A última tragédia foi registrada em 5 de setembro de 1999, quando o Iguaçu, na região, só era usado mesmo para o passeio de turistas. Um barco com 23 turistas a bordo chocou-se com outro que levava 10 turistas, num dia de inverno em que a baixa vazão das águas estreitava o Rio Iguaçu. No choque, morreram um dos pilotos e seis turistas.
Vale destacar, como conta a Folha de Londrina na reportagem, que a colonização do extremo Oeste do Paraná começou com a vida de pioneiros pelo Rio Paraná – e, depois, pelo Caminho de Guarapuava.
E o turismo? Bem, as estradas não passavam de picadas. "A burguesia curitibana realizava 'safáris', utilizando barcos a vapor para viajar pelo Rio Iguaçu. Turistas, empresários, profissionais liberais e até simples operários utilizavam o itinerário mais conhecido da década de 20", diz o texto.

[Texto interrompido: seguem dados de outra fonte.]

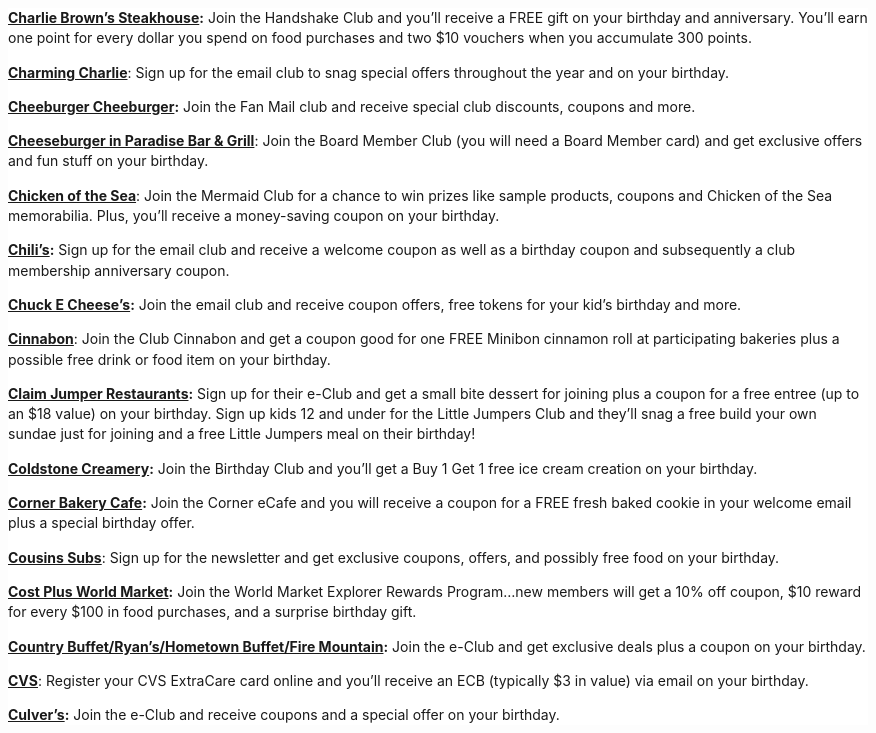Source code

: **[Charlie Brown’s Steakhouse](http://hscweb.fidelitydining.com/handshake-club.php):** Join the Handshake Club and you’ll receive a FREE gift on your birthday and anniversary. You’ll earn one point for every dollar you spend on food purchases and two $10 vouchers when you accumulate 300 points.

[**Charming Charlie**](http://www.charmingcharlie.com/customer-service/email-sign-up): Sign up for the email club to snag special offers throughout the year and on your birthday.

**[Cheeburger Cheeburger](http://www.cheeburger.com/fanmail.asp):** Join the Fan Mail club and receive special club discounts, coupons and more.

**[Cheeseburger in Paradise Bar &amp; Grill](http://www.cheeseburgerinparadise.com/Board-Members/Overview.aspx)**: Join the Board Member Club (you will need a Board Member card) and get exclusive offers and fun stuff on your birthday.

[**Chicken of the Sea**](http://mymermaidclub.com/signup.aspx): Join the Mermaid Club for a chance to win prizes like sample products, coupons and Chicken of the Sea memorabilia. Plus, you’ll receive a money-saving coupon on your birthday.

**[Chili’s](http://www.chilisemailclub.com/?):** Sign up for the email club and receive a welcome coupon as well as a birthday coupon and subsequently a club membership anniversary coupon.

**[Chuck E Cheese’s](http://www.chuckecheese.com/):** Join the email club and receive coupon offers, free tokens for your kid’s birthday and more.

**[Cinnabon](http://cinnabon.fbmta.com/members/UpdateProfile.aspx?Action=Subscribe&InputSource=W)**: Join the Club Cinnabon and get a coupon good for one FREE Minibon cinnamon roll at participating bakeries plus a possible free drink or food item on your birthday.

**[Claim Jumper Restaurants](http://www.claimjumper.com/):** Sign up for their e-Club and get a small bite dessert for joining plus a coupon for a free entree (up to an $18 value) on your birthday. Sign up kids 12 and under for the Little Jumpers Club and they’ll snag a free build your own sundae just for joining and a free Little Jumpers meal on their birthday!

**[Coldstone Creamery](https://www.coldstonecreamery.com/mycsc/signup/index.html):** Join the Birthday Club and you’ll get a Buy 1 Get 1 free ice cream creation on your birthday.

**[Corner Bakery Cafe](http://www.cornerbakerycafe.com/DailyFeed.aspx):** Join the Corner eCafe and you will receive a coupon for a FREE fresh baked cookie in your welcome email plus a special birthday offer.

[**Cousins Subs**](http://hip2save.com/category/freebies/birthday-freebies/www.cousinssubs.com/follow-us/fresh-baked-news): Sign up for the newsletter and get exclusive coupons, offers, and possibly free food on your birthday.

**[Cost Plus World Market](https://www.worldmarketexplorer.com/rewards/register/):** Join the World Market Explorer Rewards Program…new members will get a 10% off coupon, $10 reward for every $100 in food purchases, and a surprise birthday gift.

**[Country Buffet/Ryan’s/Hometown Buffet/Fire Mountain](http://ovationbrands.fbmta.com/members/UpdateProfile.aspx?Action=Subscribe&InputSource=WLB&HomepageLB=True):** Join the e-Club and get exclusive deals plus a coupon on your birthday.

**[CVS](https://www.cvs.com/CVSApp/user/signup.jsp)**: Register your CVS ExtraCare card online and you’ll receive an ECB (typically $3 in value) via email on your birthday.

**[Culver’s](http://www.culvers.com/connect/join-the-club/):** Join the e-Club and receive coupons and a special offer on your birthday.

O parágrafo final da reportagem de Emerson Dias diz: "Na década de 1960, os portos da tríplice fronteira registravam cerca de 130 grandes embarcações atracando todos os meses na região, principalmente em Puerto Franco. Com a inauguração da Ponte da Amizade, o transporte fluvial definhou, juntamente com o comércio de matérias-primas da região. A malha rodoviária se expandiu na década de 1970, e com ela a instalação de empresas importadoras em Ciudad del Este. O contrabando de mercadorias 'made in Paraguay' reuniu as pequenas cidades fronteiriças em uma grande metrópole, sepultando definitivamente os portos dos três países no início dos anos 1980".
Foi o fim de uma era na fronteira.
Pra hermanos, hidrovia é fundamental
No entanto, a hidrovia ainda é fundamental para o Paraguai e Argentina, que transportam principalmente produtos agrícolas (e também importam muito – no caso do Paraguai, especialmente combustível), pelos rios Paraná, Paraguai e Uruguai. O destino são o porto de Buenos Aires e portos no Uruguai.
A longa estiagem na bacia destes três rios, atualmente, está prejudicando o transporte de cargas. Os barcos não podem sair totalmente carregados e a viagem demora bem mais do que o normal.
Falta chuva, muita chuva para repor os índices de água registrados nesses rios, em períodos normais.